After Ferenike: love illuminates the past
Beyond the love story, Nas de bulgar continues, in a different tone, the universe of Ferenike.
Bogdan Stănescu asked several pertinent questions, especially regarding memory and identity.
If Ferenike spoke about formative trauma and the memory of death, the new novel brings love to the stage as a force of knowledge. Personal trauma, national myths, communism, and archaic history become parallel systems of control and escape, and biography turns into an existential map.
Myths, migrations, and vanished worlds
In the novel, every affective episode opens a gate to an older world: Danubian migrations, the cult of Dionysus, Bulgarian mercenaries, the mythical Caucaland, archaic gods, and the spirits of a vanished world. The story of the nose thus becomes the story of a lineage, a sensibility, and a claimed identity.

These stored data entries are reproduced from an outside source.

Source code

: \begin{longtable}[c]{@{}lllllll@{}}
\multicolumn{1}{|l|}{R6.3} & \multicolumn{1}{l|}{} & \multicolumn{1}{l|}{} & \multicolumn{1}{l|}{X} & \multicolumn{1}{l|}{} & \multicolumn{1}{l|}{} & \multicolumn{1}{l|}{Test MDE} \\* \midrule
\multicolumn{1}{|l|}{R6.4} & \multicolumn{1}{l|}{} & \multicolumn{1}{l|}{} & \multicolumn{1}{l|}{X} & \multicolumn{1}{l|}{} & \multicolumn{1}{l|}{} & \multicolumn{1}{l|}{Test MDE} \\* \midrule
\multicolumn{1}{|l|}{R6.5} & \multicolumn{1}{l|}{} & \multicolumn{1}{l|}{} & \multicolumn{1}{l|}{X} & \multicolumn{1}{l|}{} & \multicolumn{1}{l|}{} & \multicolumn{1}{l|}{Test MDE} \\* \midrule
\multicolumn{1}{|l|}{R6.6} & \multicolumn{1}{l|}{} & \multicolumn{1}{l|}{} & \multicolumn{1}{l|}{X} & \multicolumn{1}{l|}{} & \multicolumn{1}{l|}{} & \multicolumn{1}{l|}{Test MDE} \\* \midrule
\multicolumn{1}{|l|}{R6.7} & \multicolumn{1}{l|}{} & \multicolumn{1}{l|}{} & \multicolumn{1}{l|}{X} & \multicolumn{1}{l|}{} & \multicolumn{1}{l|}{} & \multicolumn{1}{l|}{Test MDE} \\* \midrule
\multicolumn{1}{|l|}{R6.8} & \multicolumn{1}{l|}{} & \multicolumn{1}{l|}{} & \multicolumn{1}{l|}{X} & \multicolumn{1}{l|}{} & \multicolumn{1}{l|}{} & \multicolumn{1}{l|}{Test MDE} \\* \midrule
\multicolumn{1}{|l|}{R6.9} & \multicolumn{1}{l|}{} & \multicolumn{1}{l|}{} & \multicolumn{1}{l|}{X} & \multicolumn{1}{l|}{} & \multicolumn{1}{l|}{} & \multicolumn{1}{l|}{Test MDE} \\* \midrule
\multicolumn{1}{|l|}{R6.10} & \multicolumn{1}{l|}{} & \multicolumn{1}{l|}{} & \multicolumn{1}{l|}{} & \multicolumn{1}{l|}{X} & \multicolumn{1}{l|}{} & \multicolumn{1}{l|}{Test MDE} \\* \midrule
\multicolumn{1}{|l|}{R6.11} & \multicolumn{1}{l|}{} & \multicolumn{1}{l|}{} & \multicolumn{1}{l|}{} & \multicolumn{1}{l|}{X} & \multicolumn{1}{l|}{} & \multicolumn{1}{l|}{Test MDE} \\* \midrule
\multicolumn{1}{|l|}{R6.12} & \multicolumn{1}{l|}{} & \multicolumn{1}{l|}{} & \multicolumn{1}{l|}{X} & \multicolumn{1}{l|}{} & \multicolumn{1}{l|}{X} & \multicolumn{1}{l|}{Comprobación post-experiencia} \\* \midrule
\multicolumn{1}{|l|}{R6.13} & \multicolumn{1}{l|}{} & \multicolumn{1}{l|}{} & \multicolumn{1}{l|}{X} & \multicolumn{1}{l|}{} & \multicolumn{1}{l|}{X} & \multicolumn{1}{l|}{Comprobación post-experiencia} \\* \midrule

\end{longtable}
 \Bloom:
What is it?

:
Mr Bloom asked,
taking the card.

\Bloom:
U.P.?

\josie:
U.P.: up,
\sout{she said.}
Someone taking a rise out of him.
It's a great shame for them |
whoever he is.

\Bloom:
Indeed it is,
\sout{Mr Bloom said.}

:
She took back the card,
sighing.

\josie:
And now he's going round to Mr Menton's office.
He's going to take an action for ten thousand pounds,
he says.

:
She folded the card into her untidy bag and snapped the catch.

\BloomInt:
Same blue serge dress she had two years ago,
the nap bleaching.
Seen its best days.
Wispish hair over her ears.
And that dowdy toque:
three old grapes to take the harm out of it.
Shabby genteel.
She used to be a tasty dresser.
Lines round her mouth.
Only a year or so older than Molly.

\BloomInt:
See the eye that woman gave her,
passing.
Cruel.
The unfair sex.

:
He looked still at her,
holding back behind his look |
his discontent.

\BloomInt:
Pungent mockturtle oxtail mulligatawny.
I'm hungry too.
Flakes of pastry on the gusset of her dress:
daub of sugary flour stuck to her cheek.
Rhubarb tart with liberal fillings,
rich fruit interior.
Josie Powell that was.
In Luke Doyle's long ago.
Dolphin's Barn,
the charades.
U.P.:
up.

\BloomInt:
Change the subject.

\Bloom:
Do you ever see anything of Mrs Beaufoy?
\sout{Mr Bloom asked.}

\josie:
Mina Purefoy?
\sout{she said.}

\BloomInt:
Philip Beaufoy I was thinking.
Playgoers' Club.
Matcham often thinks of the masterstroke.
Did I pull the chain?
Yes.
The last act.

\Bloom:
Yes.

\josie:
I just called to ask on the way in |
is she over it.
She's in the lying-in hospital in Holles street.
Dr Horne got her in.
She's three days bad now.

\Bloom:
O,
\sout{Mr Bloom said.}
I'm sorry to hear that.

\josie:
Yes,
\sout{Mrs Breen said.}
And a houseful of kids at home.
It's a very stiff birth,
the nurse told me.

The Iași philological school, explained Doina Ruști, is based on the theses of Alexandru Philippide; hence a permanent obsession with ethnogenesis, which she placed in the novel as the emblem of her years of intellectual formation.
A community of readers
The launch at Cișmigiu was not only an encounter with a new novel, but also a return to the center of a community of readers. Nas de bulgar came home with its story about love and origin, about the way memory is transmitted through the body, through language, through smells, through myths, and through the books that help us understand ourselves.
This page is part of The Tour of the 5 Stories, a literary project connected to the novel Nas de bulgar.